I'm actually wondering if, for this purpose, it's best to learn SP hitting with a classical Chinese hitting pip like 802 or 651, with fairly hard and not too thick sponge. I moved from 651 to Degu recently, and because it plays more like inverted (much spinner, much softer), I've found that inverted-like strokes and gentle rolls, and trying to spin the ball have started to creep into my game.

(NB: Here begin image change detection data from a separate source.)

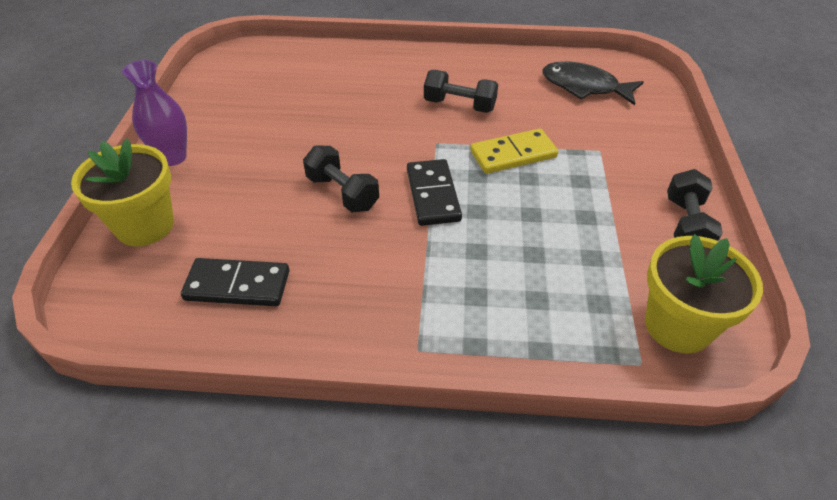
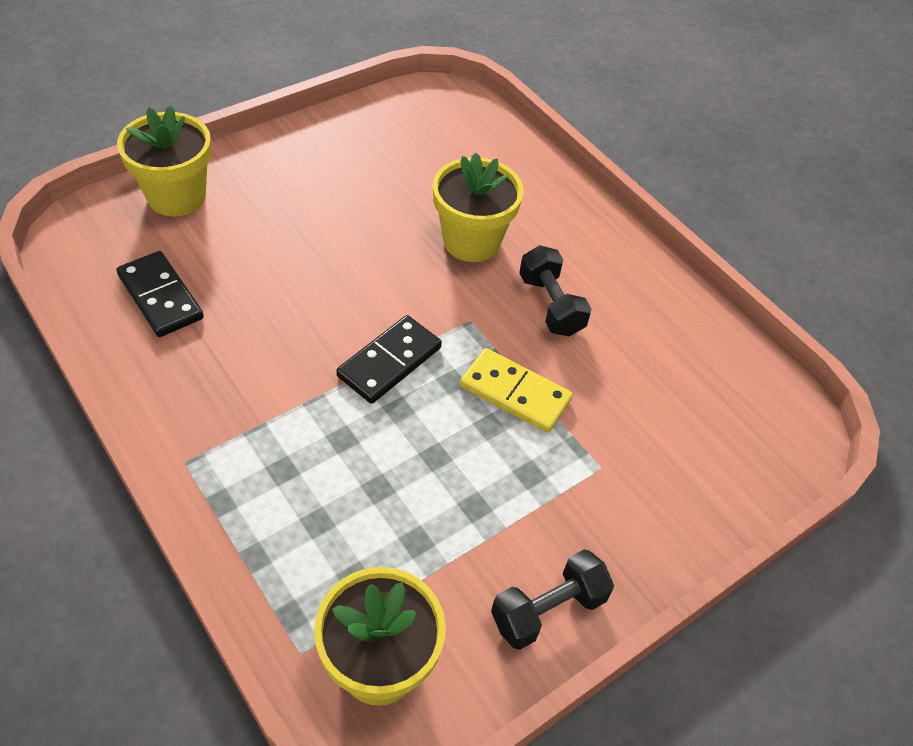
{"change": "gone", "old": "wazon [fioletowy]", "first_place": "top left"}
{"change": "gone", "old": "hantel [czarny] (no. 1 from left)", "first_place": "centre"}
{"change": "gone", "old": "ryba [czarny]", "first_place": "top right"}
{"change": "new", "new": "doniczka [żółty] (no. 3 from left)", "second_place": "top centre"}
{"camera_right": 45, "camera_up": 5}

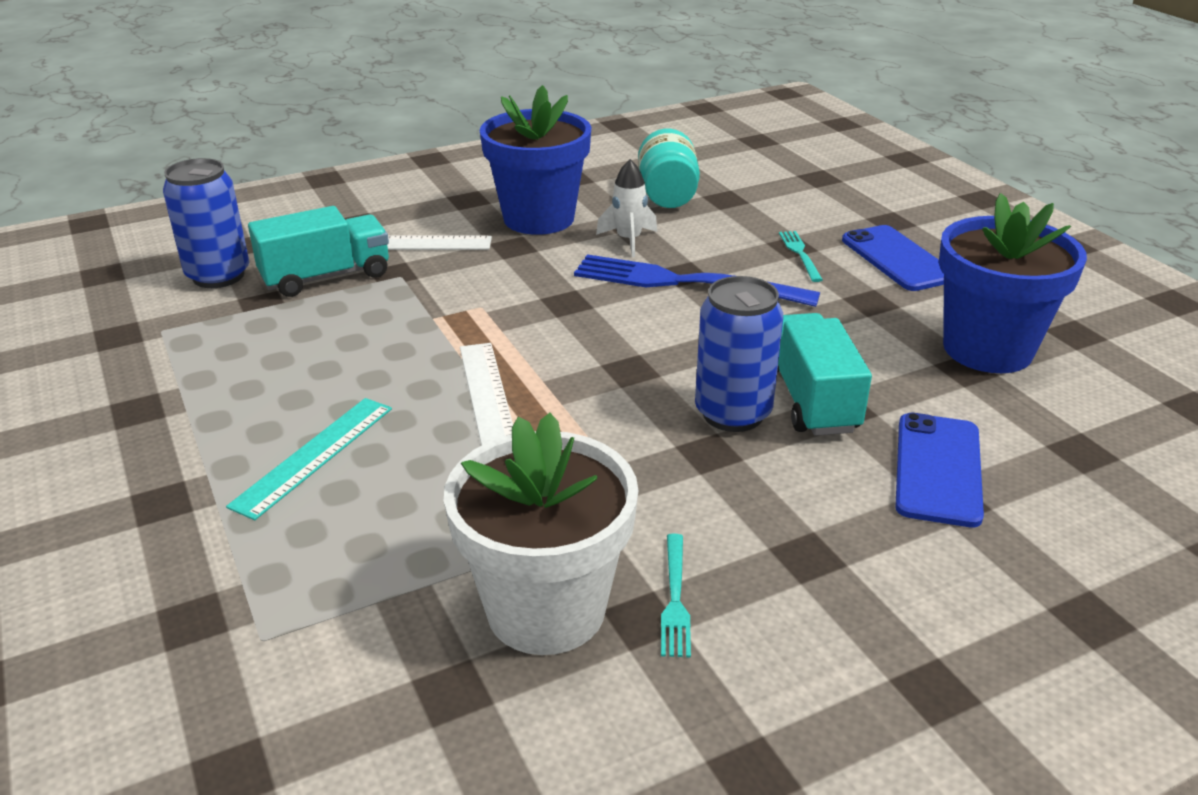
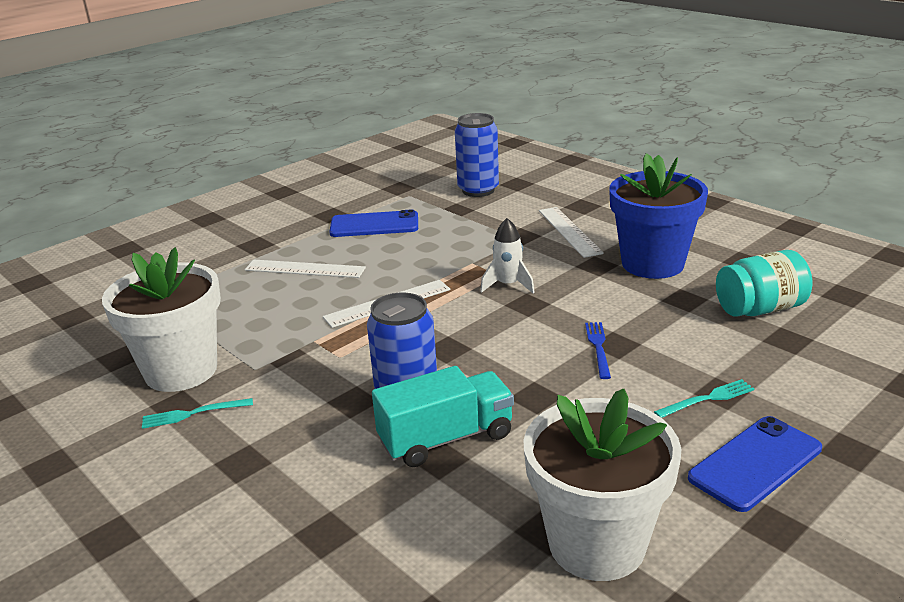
{"change": "repainted", "old": "linijka [turkusowy]", "new": "linijka [biały] (no. 1 from left)", "first_place": "middle left", "second_place": "centre"}
{"change": "gone", "old": "ciężarówka [turkusowy] (no. 1 from left)", "first_place": "top left"}
{"change": "scaled", "old": "widelec [niebieski]", "first_place": "centre", "second_place": "centre", "factor": 0.46}
{"change": "shifted", "old": "rakieta [biały]", "first_place": "top centre", "second_place": "centre"}
{"change": "shifted", "old": "telefon [niebieski] (no. 2 from left in the first image)", "new": "telefon [niebieski] (no. 1 from left)", "first_place": "middle right", "second_place": "centre"}
{"change": "repainted", "old": "doniczka [niebieski] (no. 2 from left)", "new": "doniczka [biały] (no. 2 from left)", "first_place": "middle right", "second_place": "bottom centre"}
{"camera_right": 75, "camera_up": -5}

Three points, all quite true. Chinese training for SP focuses on taking the ball on the rise, every time at the same height, on the quick footwork that is needed for this, and on anticipation (learning effective patterns of placement). That kind of training can get really monotonous, which makes it hard. But it is worth it, for when you have mastered it, you suddenly are able to play at a really high level. Anticipation - knowing where to expect the return of the opponent - is a key factor and in the long run probably even slightly more important than quick footwork. You can see this in a player like He Zhiwen, who at his age still plays incredibly well. In his fifties now, he cannot possibly be as fast as he was, but because he anticipates so well, his manages to play at the highest level. Experience pays off, of course, but it is really about understanding how to put the opponent under pressure with your pips, and leave him only one option for his return. Every time I watch He playing, I am hugely impressed - he makes it look so simple and effortless, especially the points he wins by his backhand blocks. But it takes great skill and insight to move your opponent around the way he does.